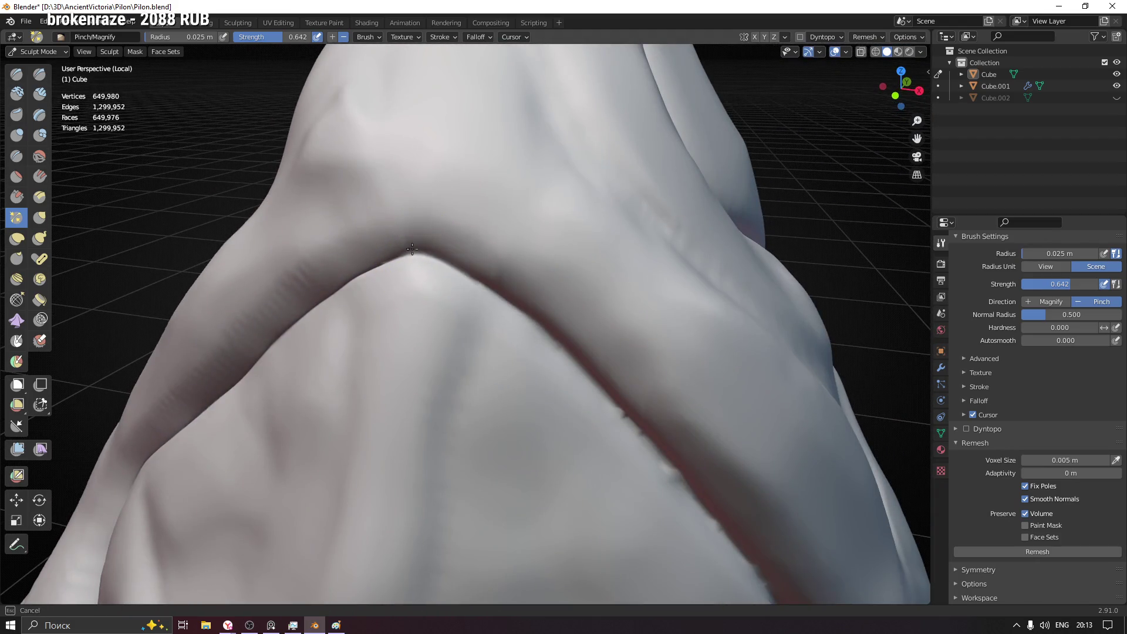
{"action": "left_click_drag", "start_coordinate": [408, 254], "coordinate": [566, 365]}
{"action": "middle_click_drag", "start_coordinate": [566, 364], "coordinate": [365, 138]}
{"action": "left_click_drag", "start_coordinate": [365, 138], "coordinate": [517, 288]}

_____

Output the material verbatim, skipping the images.

> TASK ANSWER
{"action": "left_click_drag", "start_coordinate": [408, 254], "coordinate": [566, 365]}
{"action": "middle_click_drag", "start_coordinate": [566, 364], "coordinate": [365, 138]}
{"action": "left_click_drag", "start_coordinate": [365, 138], "coordinate": [517, 288]}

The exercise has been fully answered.